Hike in power rates

Published July 25, 2022

EVER SINCE it came to power, the coalition government has been navigating a difficult path. Given the fragile economy it inherited from the previous government, amid speculations of an imminent default, the coalition, led by the PML-N, has had little to no room to protect people from economic hardships resulting from the painful decisions it has been forced to take to fix the deep economic imbalances in the last three months. Its job is made even more difficult by the IMF whose support and bailout package Pakistan direly needs to avoid defaulting. The crippling increase of Rs7.91 per unit in power prices, which boosts the national average electricity tariff to Rs24.82 per unit from the existing Rs16.91, from July, is just one of several unpopular decisions — that include the reversal of fiscally unsustainable fuel subsidies and the imposition of massive taxes in the budget — the government has taken in order to obtain dollars from the IMF and other multilateral and bilateral creditors. In doing so, the coalition partners have lost much political capital as was manifest in the crushing defeat of the PML-N in the by-elections in its bastion of Punjab.

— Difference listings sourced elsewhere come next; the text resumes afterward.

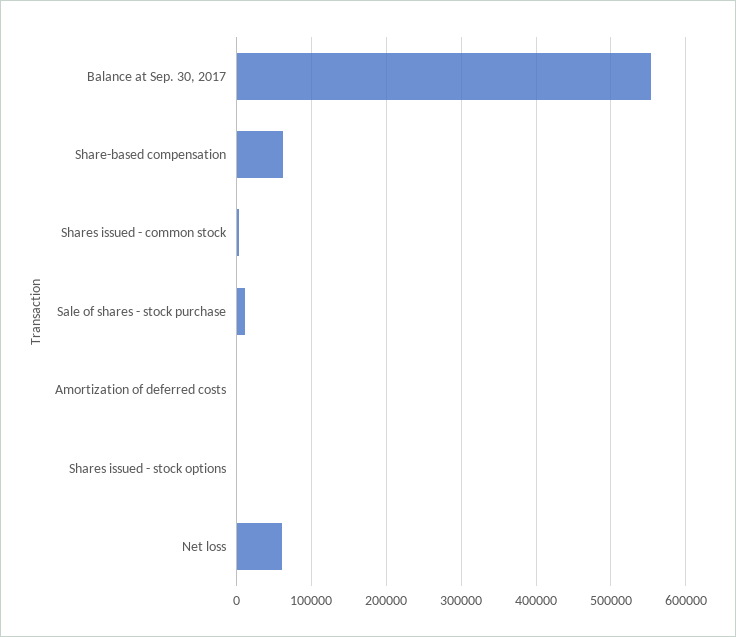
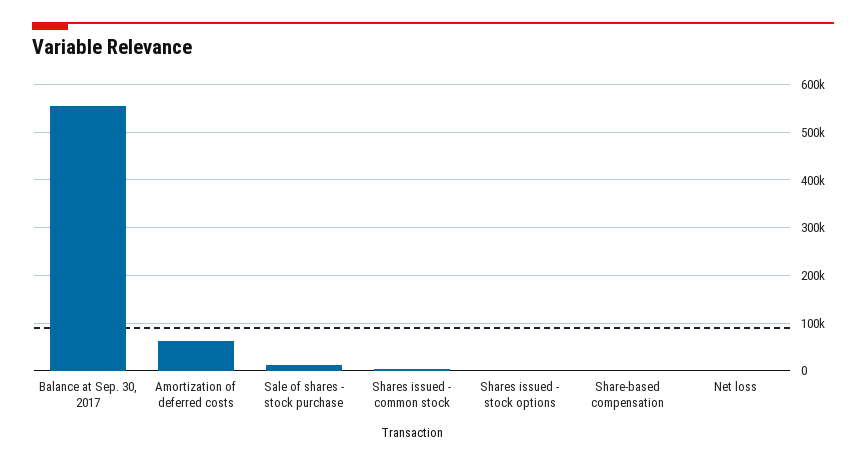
Share-based compensation: 60000 -> 0
Amortization of deferred costs: 0 -> 60000
Net loss: 60000 -> 0

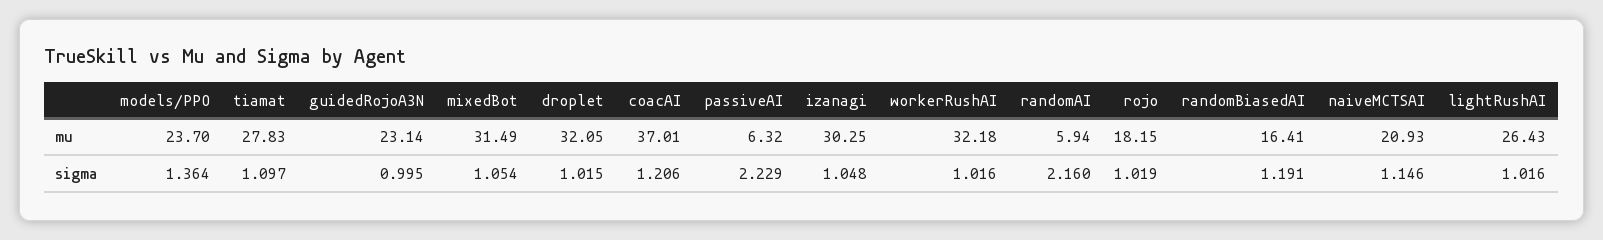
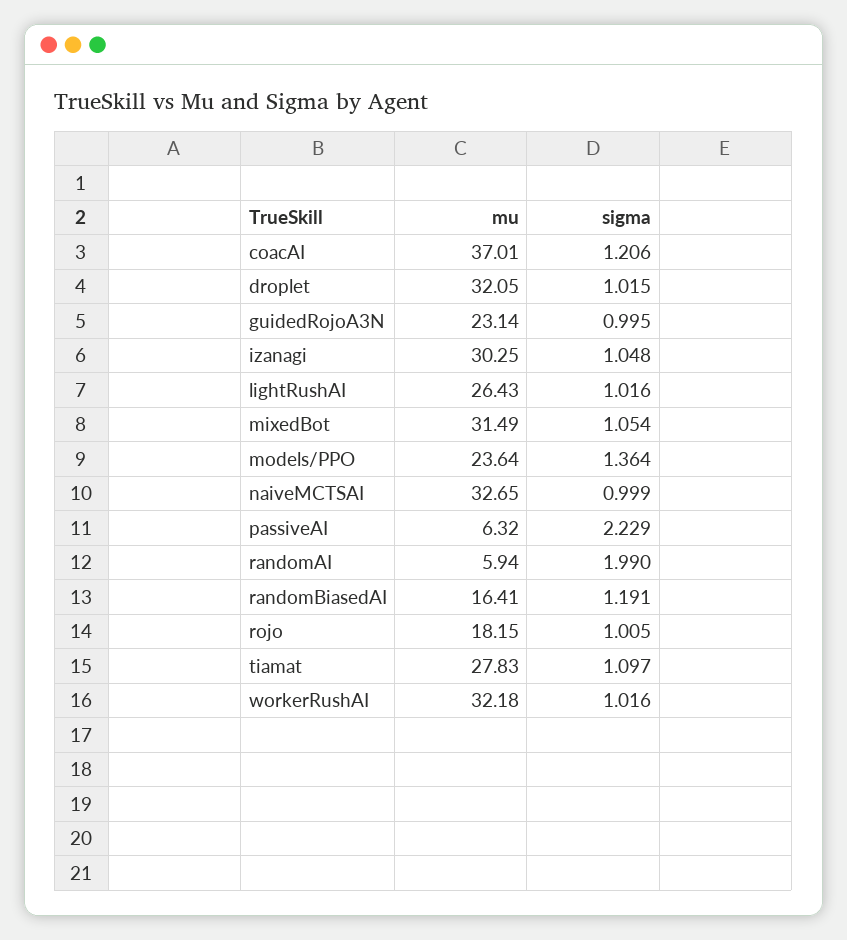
models/PPO, mu: 23.7 -> 23.64
naiveMCTSAI, mu: 20.93 -> 32.65
randomAI, sigma: 2.16 -> 1.99
rojo, sigma: 1.019 -> 1.005
naiveMCTSAI, sigma: 1.146 -> 0.999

That the new electricity prices are going to unleash a new round of hyper-inflation, which is projected to average above 20pc during the present fiscal, is an understatement. Crushed by multi-year high energy and food prices, the new wave of inflation is going to badly hit low- to middle-income families. With living becoming unaffordable for most of us, the possibility of political and social unrest cannot be ruled out. The worst part of the story is that the economy is not showing any sign of stabilising even after subjecting people to such pain and the conclusion of an agreement with the IMF. The ‘relief’ that might have come in the wake of declining international energy prices has been eroded by an unprecedented drop in the value of the rupee in the last three months and a deepening of the economic mess thanks to the ongoing political circus. The situation has come to a point where no party or government can salvage it single-handedly in the foreseeable future. If the economy is to turn around and the hardships of the inflation-stricken people lessen, the politicians will have to sit together and learn to tackle their differences in a civilised manner within the ambit of the Constitution.